A pesar de mis 88 años, aun espero ver una Universidad de Barcelona alma mater de la república catalana independiente
Podía haber sido Raguer ayudante de ese profesor Beltran, “pero acabé decidiéndome por ser ayudante de La Moreneta”, bromeó quien sólo sacaba matrículas de honor en Religión y que tenía en la facultad como alma gemela a Josep Farré Moran, al que un día vio que portaba las flechas de Falange en la solapa, “pero le dije: ‘Qué le vamos a hacer, ya somos amigos’. Farré, que acabaría en la administración franquista en Madrid, intentó que Raguer pasara como informante de Falange cuando fue detenido con el manifiesto de 1951, pero no podía prosperar porque la nota era de su puño y letra.

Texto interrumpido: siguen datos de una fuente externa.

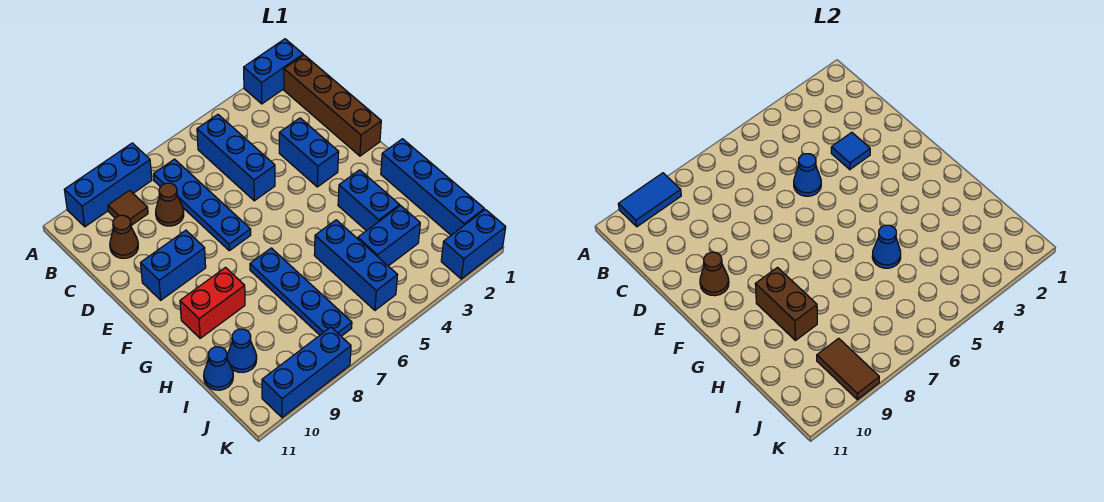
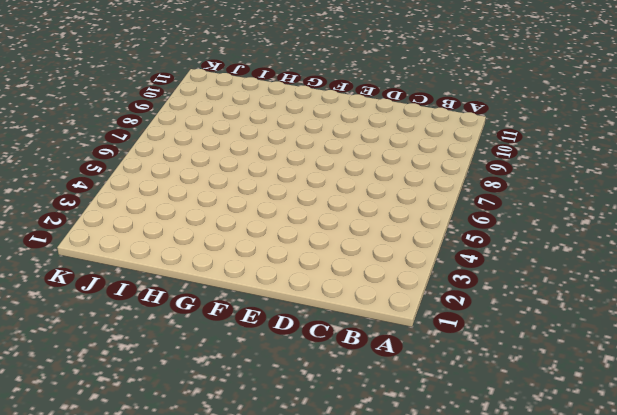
none -> blue brick A1:A2 level 1
none -> blue brick A8:A10 level 1
none -> brown brick B1:E1 level 1

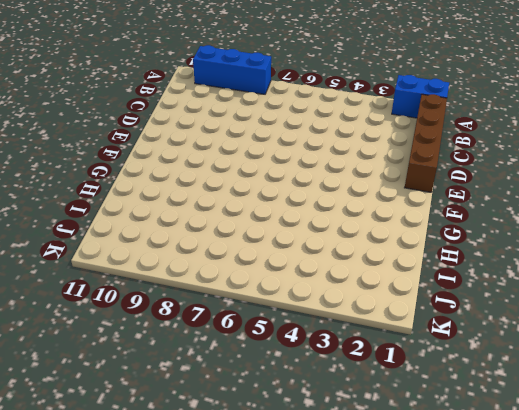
none -> blue brick B5:D5 level 1
none -> blue plate B7:E7 level 1
none -> brown tile B9 level 1

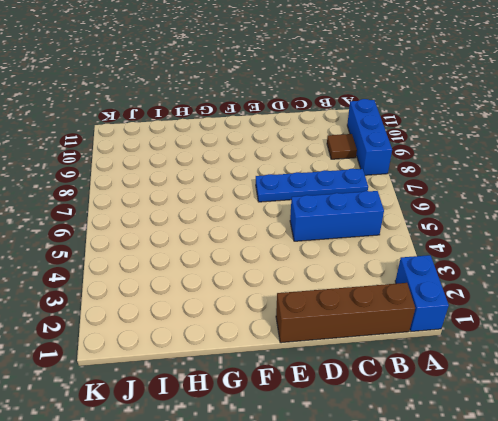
none -> brown cone C8 level 1
none -> brown cone C10 level 1
none -> blue brick D3:E3 level 1

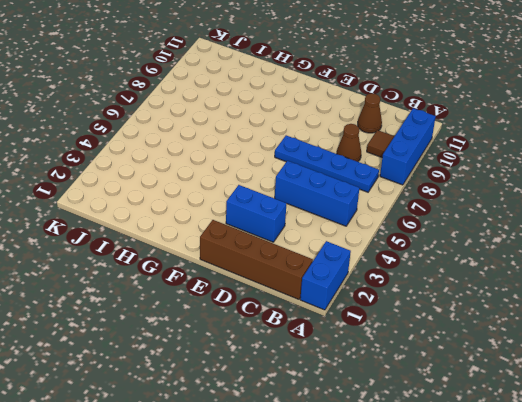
none -> blue brick E9:E10 level 1
none -> blue brick G1:J1 level 1
none -> blue brick G3:H3 level 1

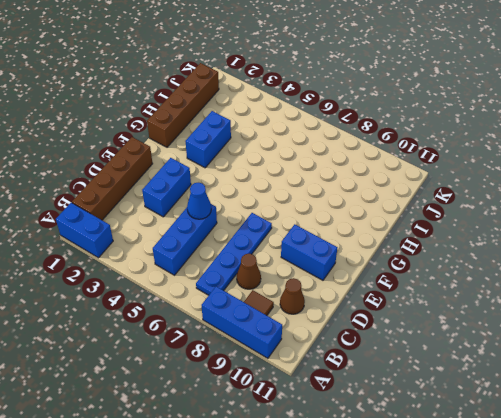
brown brick G1:J1 level 1 -> blue brick G1:J1 level 1
none -> blue plate G7:J7 level 1
none -> red brick G9:G10 level 1
none -> blue brick H5:J5 level 1

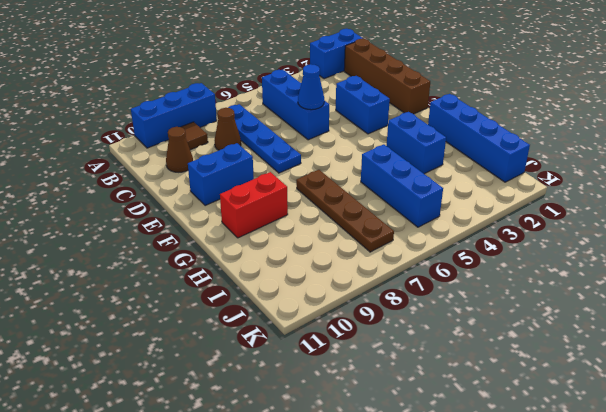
brown plate G7:J7 level 1 -> blue plate G7:J7 level 1
none -> blue brick I3:I4 level 1
none -> blue cone I10 level 1
none -> blue cone I11 level 1

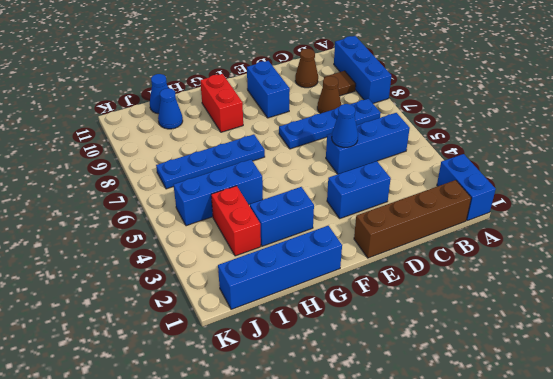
red brick I3:I4 level 1 -> blue brick I3:I4 level 1
none -> blue brick K1:K2 level 1
none -> blue brick K8:K10 level 1
none -> blue tile A9:A10 level 2

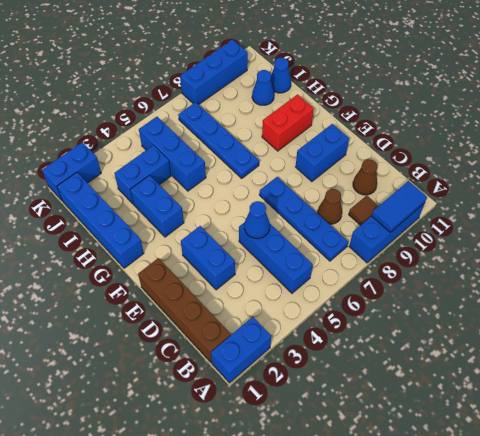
none -> blue tile D3 level 2
none -> brown cone E10 level 2
none -> brown brick G9:H9 level 2

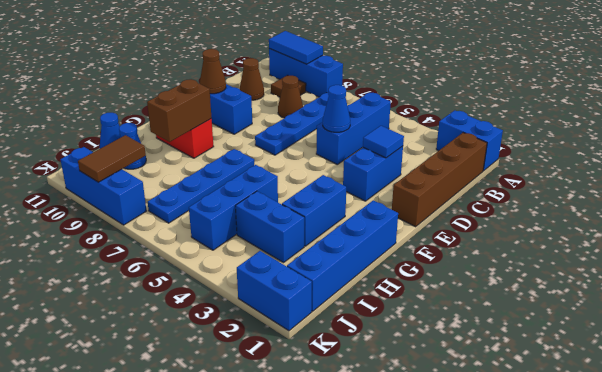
none -> blue cone H5 level 2

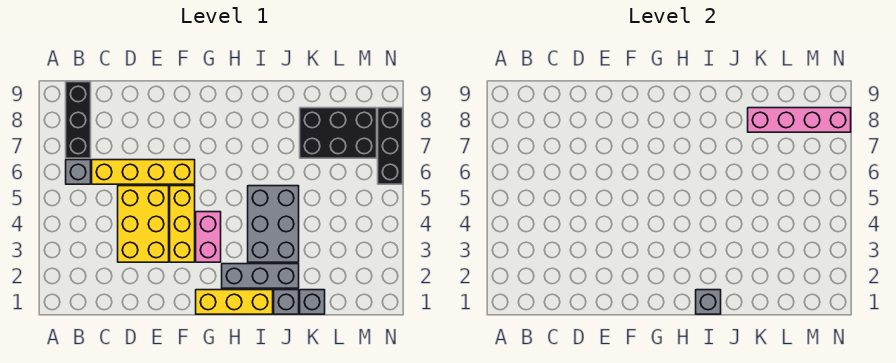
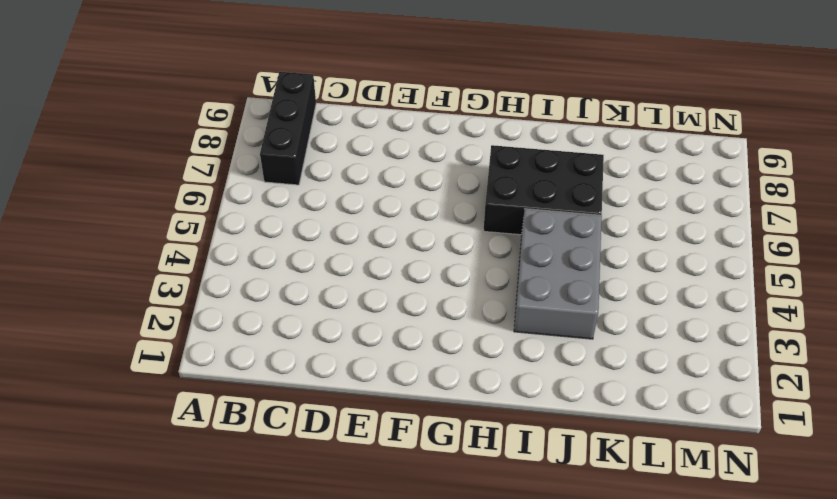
black brick H6:J7 level 1 -> black brick K7:M8 level 1
none -> grey brick B6 level 1
none -> yellow brick C6:F6 level 1
none -> yellow brick D3:E5 level 1

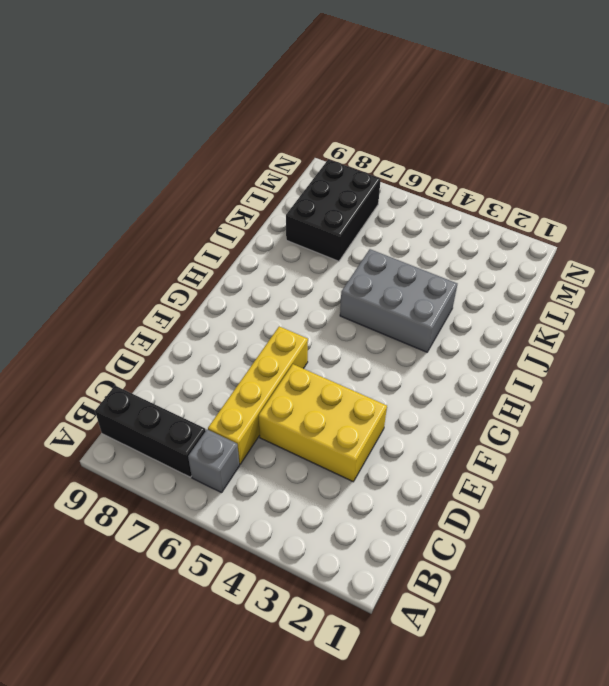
none -> yellow brick F3:F5 level 1
none -> yellow brick G1:I1 level 1
none -> pink brick G3:G4 level 1

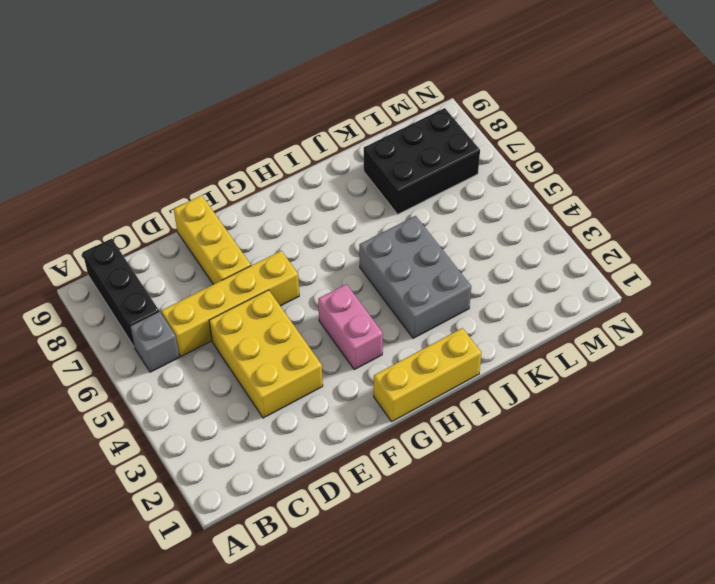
yellow brick E7:E9 level 1 -> yellow brick F3:F5 level 1
none -> grey brick H2:J2 level 1
none -> grey brick J1 level 1
none -> grey brick K1 level 1

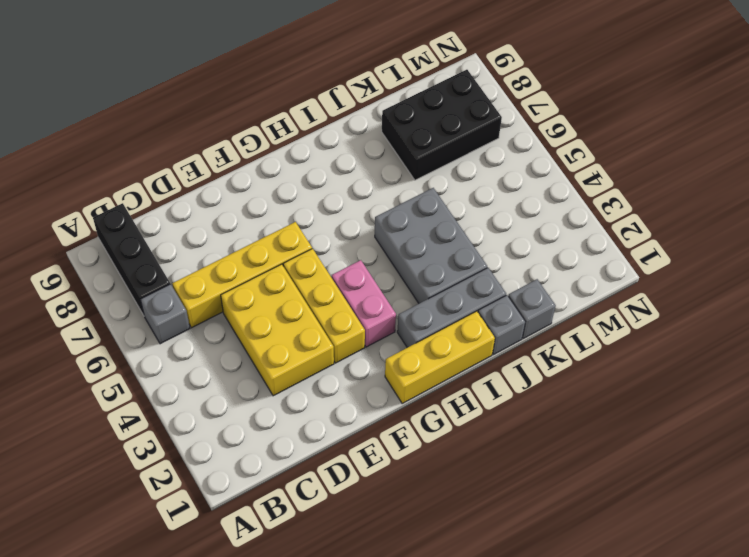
none -> black brick N6:N8 level 1
none -> grey brick I1 level 2
none -> pink brick K8:N8 level 2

Era cuando no había lavabos para miccionar en el Seminario (“debían creerse de verdad que éramos ángeles y no teníamos necesidades”), pero sí en la universidad, donde alguien había pintado un quizá inoportuno “José Antonio, presente”. Porque eran tiempos, siguió tragicómico Raguer, “de una universidad politizada, sí, pero por la policía y los paramilitares del sindicato oficial de estudiantes del SEU”, con su jefe Pablo Porta dirigiendo las torturas, a las que fue sometido injustificadamente un hijo de Carrasco i Formiguera: “¿No tienen suficiente con haber fusilado a mi marido que torturan a mi hijo?” fue a quejarse la “menuda y valiente” viuda al rector, recuerda el monje historiador.
Dejó al final de mirar Raguer por el retrovisor y quiso encararlo al futuro: “No promete demasiado recorrido, pero a pesar de mis 88 años, aun espero ver, como propugnaba en esa octavilla clandestina de 1951, una Universidad de Barcelona alma mater de la república catalana independiente”, acabó. Pólvora entre incienso.